* [Exercise prompt]: Return each line of the listing exactly, though without its images.

+---+

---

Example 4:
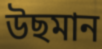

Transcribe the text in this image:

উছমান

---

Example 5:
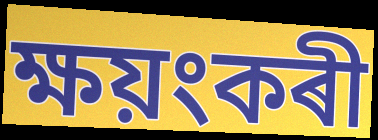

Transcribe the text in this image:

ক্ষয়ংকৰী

+---+

* [Answer space]:
---

Example 4:

Transcribe the text in this image:

উছমান

---

Example 5:

Transcribe the text in this image:

ক্ষয়ংকৰী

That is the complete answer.